I’m sitting on the couch on this overcast winter day, knitting. I am not knitting to fill a boring day. I am not knitting just to keep my hands busy while watching television. I am knitting because I love to knit.
I am so fascinated with yarn and the colors and textures of yarn that my dining room buffet is filled with yarn. There are new skeins of yarn, partial skeins of yarn, and almost used up balls of yarn in there. I am ALMOST, but not quite, embarrassed by the amount of yarn that I have stashed in the dining room buffet. Last Thanksgiving I made the mistake of asking my husband to find a tablecloth while I was busy cooking. He went right to the dining room buffet and looked in there for a tablecloth! I heard him open the drawer and exclaim, “What the heck?!?” and then he came into the kitchen and said, “I didn’t find a tablecloth. I thought we kept them in the buffet in the dining room. But what in the world are you doing with all of that yarn?” I just changed the subject by asking if he would look in the sideboard out in the living room. What a silly man, looking in the most logical place: a tablecloth in a dining-room buffet?
I was relieved that he didn’t look in the appliance cabinet for the food processor, as the bottom shelf of that has bags of yarn in it. Or in my closet next to my shoes. Of course THAT would be really silly: why would he be looking in my shoe rack? He said years ago that my shoe rack scares him because he thinks that they multiply when he is not looking (well, yes, they did multiply when he wasn’t looking, they just did it with my help on shoe sale days, not by spontaneous reproduction). I’m lucky that my husband doesn’t do a lot of hunting around the house for things and looking in drawers and cabinets and armoires, because then he might see how much yarn I really have.
Yes, I have an obsession with yarn. I admit it. But luckily they don’t have a twelve step program for yarn, so I don’t feel SUPER guilty about it. If they ever start a yarn-twelve-step program, then I might reconsider this addiction. But notice that I said I am ALMOST embarrassed by how much yarn I stash around the house? I don’t feel bad, yet. And stash is the right word to use. I’m not a hoarder, I’m a stasher. I do use the yarn. I really do.

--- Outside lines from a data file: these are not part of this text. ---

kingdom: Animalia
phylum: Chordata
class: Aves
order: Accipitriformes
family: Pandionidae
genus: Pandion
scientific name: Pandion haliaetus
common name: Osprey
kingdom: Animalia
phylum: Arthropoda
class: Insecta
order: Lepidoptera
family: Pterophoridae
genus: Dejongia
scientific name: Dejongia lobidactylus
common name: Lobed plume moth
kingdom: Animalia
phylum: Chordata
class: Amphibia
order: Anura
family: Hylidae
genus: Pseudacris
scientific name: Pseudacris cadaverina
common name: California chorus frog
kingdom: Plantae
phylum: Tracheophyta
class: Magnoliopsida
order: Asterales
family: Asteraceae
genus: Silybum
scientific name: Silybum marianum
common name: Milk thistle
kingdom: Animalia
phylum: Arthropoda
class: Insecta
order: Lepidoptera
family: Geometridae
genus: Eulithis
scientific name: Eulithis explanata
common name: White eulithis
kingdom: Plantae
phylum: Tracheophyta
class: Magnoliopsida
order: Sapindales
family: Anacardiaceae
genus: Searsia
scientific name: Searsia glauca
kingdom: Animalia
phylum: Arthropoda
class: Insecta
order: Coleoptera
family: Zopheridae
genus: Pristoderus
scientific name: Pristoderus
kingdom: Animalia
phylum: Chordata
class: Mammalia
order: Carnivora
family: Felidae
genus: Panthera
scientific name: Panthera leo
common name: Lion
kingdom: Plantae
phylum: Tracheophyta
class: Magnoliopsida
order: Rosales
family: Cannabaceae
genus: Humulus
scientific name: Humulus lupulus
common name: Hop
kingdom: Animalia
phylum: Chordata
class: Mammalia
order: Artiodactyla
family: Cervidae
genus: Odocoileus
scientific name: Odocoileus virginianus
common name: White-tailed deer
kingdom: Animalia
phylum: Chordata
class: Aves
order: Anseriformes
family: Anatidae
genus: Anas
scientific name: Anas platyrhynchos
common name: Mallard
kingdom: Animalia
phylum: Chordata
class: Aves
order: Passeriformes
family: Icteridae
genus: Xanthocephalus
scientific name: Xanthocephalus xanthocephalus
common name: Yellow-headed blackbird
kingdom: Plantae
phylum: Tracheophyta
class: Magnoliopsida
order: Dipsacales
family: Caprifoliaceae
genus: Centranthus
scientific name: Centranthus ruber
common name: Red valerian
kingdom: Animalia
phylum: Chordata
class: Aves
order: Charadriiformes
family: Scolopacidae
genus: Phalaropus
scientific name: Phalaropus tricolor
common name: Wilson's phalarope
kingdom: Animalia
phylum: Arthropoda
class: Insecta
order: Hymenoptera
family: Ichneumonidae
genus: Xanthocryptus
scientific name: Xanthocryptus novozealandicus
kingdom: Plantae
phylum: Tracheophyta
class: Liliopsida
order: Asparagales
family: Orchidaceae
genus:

My fascination with yarn is deep. I look at sheep in a field and find it hard to believe that we wear the same coat that a sheep does. I understand that millennia ago after slaughtering an animal for their meat, man used their skin for coverings. But which man looked at a sheep’s fleece and thought to him or herself: If I pull this off in very thin strands and roll it, then I can weave or knit it to make clothes or blankets? In the same vein, I wonder which man took a boll of cotton and said the same thing? Those seem like ideas that are a huge leap from the normal kill-and-skin-it-then-wear-it thinking or harvest-the-plant-and-eat-it mentality.
Yarn stores are heaven for me. I wander through and have to feel all the different kinds of yarn, and brush it against my face to see how soft it is. I can spend hours there. I peruse pattern books and imagine all the fabulous things I can make. The sale shelves at my local yarn store are my best friends.
My dream is to make a hand-made sweater for everyone in my family, and I have a very large family. So I shop for the right yarn for each person and buy it. Buying enough yarn for one sweater is no inexpensive thing, since you need around eight to ten skeins (or balls) of yarn to knit one sweater. So picture all those balls of yarn stored all over the house.
I am making fingerless gloves today with some leftover yarn. These are not for anyone in particular, so when they are finished I will find someone to give them to. Knitting in the winter is comforting to me. Giving knitted gifts in the WINTER is key: who wants to receive a pair of wool mittens or a wool scarf as a gift in the summer?
So here I sit, on the couch on an overcast winter day, knitting, happy as a clam, smiling as I knit.